Unlike Burns, 27-year-old Renshaw still has age on his side and has plenty of time to stake a claim for a place. Since 2021, Renshaw has scored 944 runs at 37.76 in the Shield, which includes three tons in 28 innings. And when he has opened, his average has shot up to nearly 52.
Renshaw has further solidified his case for a call-up, with scores of 112, 78, 2, and 140 against New Zealand A during the two unofficial Tests played in Lincoln earlier in 2023. However, in the ongoing Sheffield Shield season, he averages under 32 in 11 innings, which may have done a bit of damage, but he has time to turn things around in the second half. Like Harris, Renshaw too was part of the WTC final squad and also the Ashes.
The opener from South Australia has been impressive with his consistent performances over the last couple of years. Since 2021, Henry Hunt has scored 1,347 runs as an opener, only behind Bancroft (1,872) in this period in the Sheffield Shield. The right-handed opener also has five hundreds and four fifties in 39 innings.
He is the only uncapped player from this list and since making his debut in 2019, he has been quite impressive. He scored his maiden ton in just his fourth match, and it was a record-breaking one as well, as he put on 293 for the first wicket with Jake Weatherald – the highest opening stand for South Australia in 52 years. He was also named the Sheffield Shield Player of the Year for his impressive performances in 2021-22.

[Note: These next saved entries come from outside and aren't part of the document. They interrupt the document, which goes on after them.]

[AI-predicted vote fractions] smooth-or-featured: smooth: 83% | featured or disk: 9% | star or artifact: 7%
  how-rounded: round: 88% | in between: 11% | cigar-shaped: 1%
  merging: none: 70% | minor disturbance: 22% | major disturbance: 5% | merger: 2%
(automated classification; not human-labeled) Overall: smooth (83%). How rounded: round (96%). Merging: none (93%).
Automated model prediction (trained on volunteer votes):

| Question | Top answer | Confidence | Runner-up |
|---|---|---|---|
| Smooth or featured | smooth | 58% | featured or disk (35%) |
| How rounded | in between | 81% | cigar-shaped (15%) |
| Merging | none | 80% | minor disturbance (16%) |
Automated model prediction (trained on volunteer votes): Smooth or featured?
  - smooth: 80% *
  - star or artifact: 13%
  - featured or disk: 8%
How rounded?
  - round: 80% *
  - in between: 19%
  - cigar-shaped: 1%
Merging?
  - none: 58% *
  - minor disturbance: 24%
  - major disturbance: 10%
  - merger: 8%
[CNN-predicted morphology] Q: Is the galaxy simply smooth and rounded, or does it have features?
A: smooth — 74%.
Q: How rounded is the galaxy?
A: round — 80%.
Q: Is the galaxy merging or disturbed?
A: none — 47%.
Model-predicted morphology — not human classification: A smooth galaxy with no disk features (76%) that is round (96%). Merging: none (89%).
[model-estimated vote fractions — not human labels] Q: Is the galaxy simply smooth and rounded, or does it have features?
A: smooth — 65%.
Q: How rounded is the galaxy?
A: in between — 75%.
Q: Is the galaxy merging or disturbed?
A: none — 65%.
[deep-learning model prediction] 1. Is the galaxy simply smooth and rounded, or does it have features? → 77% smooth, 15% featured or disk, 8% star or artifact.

An Australia A debut against England Lions followed, where he scored 33 and 40 as his side won by 112 runs. He was part of the team that toured Sri Lanka in 2022, where he slammed a magnificent ton in Hambantota after getting out on a pair in the previous unofficial Test.

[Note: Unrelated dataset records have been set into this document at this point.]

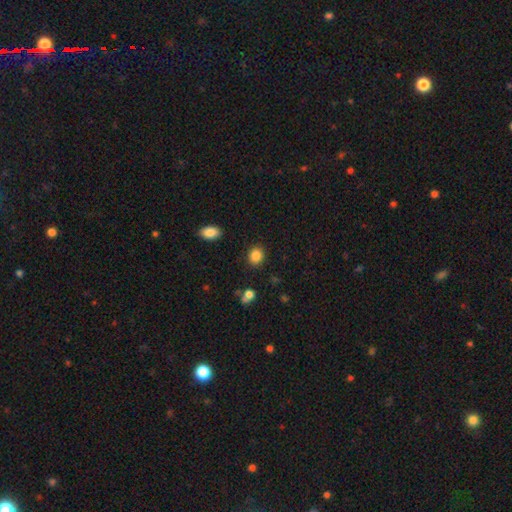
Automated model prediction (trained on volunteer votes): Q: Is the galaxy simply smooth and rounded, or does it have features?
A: smooth — 86%.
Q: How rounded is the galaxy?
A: round — 68%.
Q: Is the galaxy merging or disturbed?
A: none — 88%.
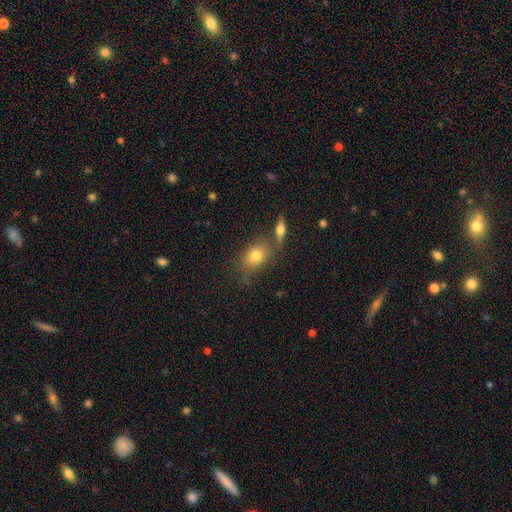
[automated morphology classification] The model was most divided on "how rounded": in between: 69%, round: 28%, cigar-shaped: 3%. More confident: smooth or featured — smooth (75%); merging — none (61%).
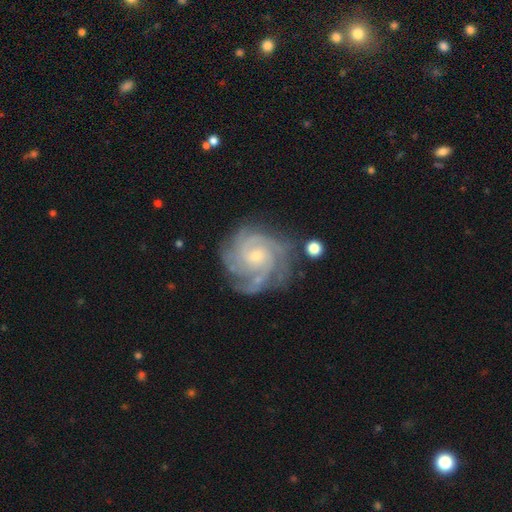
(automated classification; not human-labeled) Q: Smooth or featured?
A: featured or disk (88%); runner-up: smooth (6%)
Q: Edge-on disk?
A: no (98%); runner-up: yes (2%)
Q: Bar?
A: no (72%); runner-up: weak (24%)
Q: Spiral arms?
A: yes (98%); runner-up: no (2%)
Q: Spiral winding?
A: tight (69%); runner-up: medium (27%)
Q: Spiral arm count?
A: 4 (31%); runner-up: 3 (27%)
Q: Bulge size?
A: small (66%); runner-up: moderate (29%)
Q: Merging?
A: none (71%); runner-up: minor disturbance (18%)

He has been dubbed as a long-term opening prospect for Australia, and the 26-year-old has made all the right noises thus far.
Travis Head and Mitchell Marsh have ruled themselves out of contention to move up the order. However, Steven Smith, who comes in at four, has put his hand up and offered to take up Warner’s spot at the top. That would mean Australia would have to find a suitable middle-order batter, which is going to be tough. Smith averages 61.50 and 57.18 at No. 4 and five, respectively. But more importantly, Smith has never opened the batting in Test or first-class cricket. Safe to say, it would be far-fetched to see Smith come out to open the batting with Usman Khawaja in 10 days’ time against West Indies.
Former Australia all-rounder Shane Watson has also backed Cameron Green to open the innings. Watson, who found himself opening in Tests after playing most of his career in the middle-order, feels Green has the mentality to open in the longest format. With Marsh having cemented the all-rounder’s role that Green was accustomed to, the only way to get the latter involved is if he bats at the top.
With both head coach Andrew McDonald and skipper Pat Cummins open to having a player without prior experience of opening in first-class cricket, it opens the door for Green’s return.